No Rio de Janeiro, o dia do santo é celebrado com cerimônias em terreiros e com festas nas igrejas dedicadas a ele, como as igrejas de São Jorge, do centro, e de Quintino, na zona norte da cidade. Outra forma comum de celebrar o santo são as feijoadas promovidas por seus devotos.

“Muitas festas nessa data de 23 de abril vão estar fazendo feijoadas nas ruas, seja comemorando com os amigos seja doando. A feijoada de São Jorge é a comida de Ogum. O feijão é a comida que se oferece a Ogum”, explica João Ferreira.

As festas promovidas pelas igrejas costumam reunir dezenas de milhares de fiéis nos dias 23 de abril. O padre Dirceu Rigo, pároco de Quintino, espera que até o fim deste domingo (23), cerca de um milhão de pessoas tenham participado das missas, das comemorações e da procissão.

“O povo carioca é um povo muito sofrido e batalhador. E ele se identifica muito com São Jorge. Essa que é a devoção bonita, de não desanimar, de não perder a esperança, mas lutar. E isso que é bonito de ver nos devotos de São Jorge. Mesmo nas dificuldades, às vezes na tristeza, na dor, no sofrimento, não desanima.
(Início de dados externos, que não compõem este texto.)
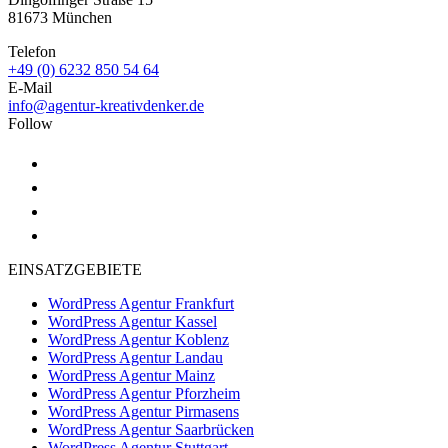
81673 München
Telefon
+49 (0) 6232 850 54 64
E-Mail
info@agentur-kreativdenker.de
Follow
EINSATZGEBIETE
WordPress Agentur Frankfurt
WordPress Agentur Kassel
WordPress Agentur Koblenz
WordPress Agentur Landau
WordPress Agentur Mainz
WordPress Agentur Pforzheim
WordPress Agentur Pirmasens
WordPress Agentur Saarbrücken
WordPress Agentur Stuttgart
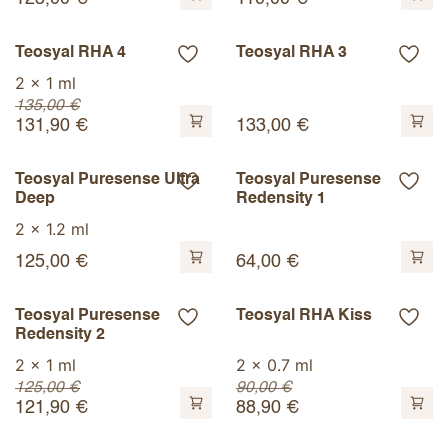
Teosyal RHA 4
Teosyal RHA 3
2 x 1 ml
135,00
€
131,90
€
133,00
€
Teosyal Puresense Ultra
Teosyal Puresense
Deep
Redensity 1
2 x 1.2 ml
125,00
€
64,00
€
Teosyal Puresense
Teosyal RHA Kiss
Redensity 2
2 x 1 ml
2 x 0.7 ml
125,00
€
90,00
€
121,90
€
88,90
€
Vão à luta para vencer a ‘batalha”, disse o padre.

De acordo com o próprio Vaticano, a história do santo é considerada lendária, já que muitas narrativas que o envolvem são claramente fantasiosas. A mais famosa delas teria nascido no período das Cruzadas e relata que Jorge teria salvado uma princesa de um terrível dragão que vivia em um pântano na Líbia.

Essa lenda, aliás, é eternizada por muitas imagens do santo, que o retratam montado em um cavalo, espetando sua lança em um dragão.

Desde 1969, as festas em sua homenagem são consideradas apenas facultativas pela Igreja Católica, devido à ausência de algumas informações sobre sua vida. “Como no caso de outros santos envoltos em lendas, a história de São Jorge serve para lembrar ao mundo sobre uma ideia fundamental, de que, no fim, o bem triunfa sobre o mal”, informa o site oficial do Vaticano.

“O dragão que ele lutou não foi o bicho [retratado nas imagens]. O dragão era a falta de fé quando o imperador Diocleciano [sob cujo governo Jorge teria sido martirizado] convocou todos os governadores e prefeitos e disse que eles deveriam perseguir os cristãos e matá-los”, disse o padre Dirceu Rigo.